Philip plays his mixer at our first performance in 2011. He never performed an R WE show sitting down again.

Philip plays his mixer at our first performance in 2011.
He never performed an R WE show sitting down again.

R WE WHO R WE is my ongoing collaboration with composer/performer Philip White. We put our first set together for Kathleen Supove's Music With a View Festival in 2011 (at The Flea in Tribeca) and have been working together on new music ever since.



Our first album was released on New Focus Recordings in 2013.

"R WE WHO R WE mixes the free theft/collage style of Girl Talk with the raw noise of Merzbow. Philip White's mixer feedback, controlled through a homemade rig of circuits and lo-fi electronics, conjures the sound-world of legendary experimental musician David Tudor, but becomes something entirely new when fused with the production aesthetics of pop pioneer Dr. Luke. Ted Hearne's voice - inflamed, athletic and powerfully stark, with the operatic drama of a latter-day Jeff Buckley, the experimentalism of Mike Patton and party chic of Ke$ha herself - does furious battle with his own auto-tune. A tribute and commentary to both classic and ephemeral artists of the pop landscape, R WE WHO R WE uses pop music like graffiti uses public space, exploiting the tension between theft and tribute, much as collage artist John Oswald did 30 years ago with his seminal and mischievious album Plunderphonic."
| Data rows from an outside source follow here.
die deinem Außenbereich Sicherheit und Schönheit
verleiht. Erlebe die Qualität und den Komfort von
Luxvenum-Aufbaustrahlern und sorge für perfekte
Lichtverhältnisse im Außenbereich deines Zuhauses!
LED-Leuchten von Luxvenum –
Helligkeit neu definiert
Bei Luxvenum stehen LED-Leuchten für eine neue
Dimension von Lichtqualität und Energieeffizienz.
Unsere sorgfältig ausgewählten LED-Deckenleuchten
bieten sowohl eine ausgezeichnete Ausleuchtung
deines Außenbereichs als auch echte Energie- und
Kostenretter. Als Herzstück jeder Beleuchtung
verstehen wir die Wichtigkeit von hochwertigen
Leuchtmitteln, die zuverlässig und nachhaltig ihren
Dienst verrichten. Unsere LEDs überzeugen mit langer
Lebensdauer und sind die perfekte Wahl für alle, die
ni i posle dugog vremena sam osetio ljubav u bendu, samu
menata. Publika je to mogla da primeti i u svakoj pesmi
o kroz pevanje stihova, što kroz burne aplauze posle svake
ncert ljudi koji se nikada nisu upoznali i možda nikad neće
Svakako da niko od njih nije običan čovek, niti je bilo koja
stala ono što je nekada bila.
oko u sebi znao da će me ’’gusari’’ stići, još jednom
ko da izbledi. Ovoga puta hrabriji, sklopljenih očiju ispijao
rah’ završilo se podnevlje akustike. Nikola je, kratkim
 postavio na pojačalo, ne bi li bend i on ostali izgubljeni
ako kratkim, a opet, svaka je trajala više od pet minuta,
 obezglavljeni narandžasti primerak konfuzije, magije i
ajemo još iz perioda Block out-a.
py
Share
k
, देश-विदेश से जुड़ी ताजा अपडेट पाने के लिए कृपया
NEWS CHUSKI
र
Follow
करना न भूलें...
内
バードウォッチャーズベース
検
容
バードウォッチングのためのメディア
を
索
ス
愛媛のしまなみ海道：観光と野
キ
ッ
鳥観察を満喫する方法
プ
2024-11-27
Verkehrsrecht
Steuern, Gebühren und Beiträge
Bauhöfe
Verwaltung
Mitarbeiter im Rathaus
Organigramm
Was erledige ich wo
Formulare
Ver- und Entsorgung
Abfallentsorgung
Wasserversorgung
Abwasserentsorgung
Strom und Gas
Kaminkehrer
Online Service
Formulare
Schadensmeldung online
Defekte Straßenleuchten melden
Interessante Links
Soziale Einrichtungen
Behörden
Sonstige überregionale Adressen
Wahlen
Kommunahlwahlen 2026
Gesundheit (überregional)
From Doyle Armbrust's five star review of our first album in Time Out Chicago: 

"Listening to Ted Hearne and Philip White’s R We Who R We is a bit like attempting to force the beaters of an electric hand mixer through one’s nostrils and into the brain, then flipping the power on…and this is an unequivocally good thing. Using Top 40 hits like Ke$ha’s “We R Who We R” and Madonna’s “Material Girl” as a point of departure, vocal hellion Hearne and electronic conjurer White hook listeners with the familiar while hurtling through often confrontational and exceptionally potent sonic deconstructions. Other than the lyric content, almost nothing remains of the source material, offering not pop-tune covers but compositional reinventions.

Hearne, who honed his classical chops at the Manhattan and Yale Schools of Music, drags his vocal cords through their paces. “Hi Is My Name” revs up Eminem’s ubiquitous flow to breakneck speed, tearing through syllables and forcing the listener to play catch-up. On “Original Self,” an original track, it’s as if the Chicago native is attempting to argue with Auto-Tune, railing against its magnetism as he wails atop a chorus of dental drills. Hearne’s inventive reimaginings of the lyrics draw you in, while White’s self-described “non-linear feedback system” similarly cloaks the deliberately provocative sound world of noise music in the shiny bluster of pop production. The result is something eminently, if weirdly, danceable and utterly gripping."


We're done writing our second album and are working on the performance and production! We'll be ready to go with that in early 2016.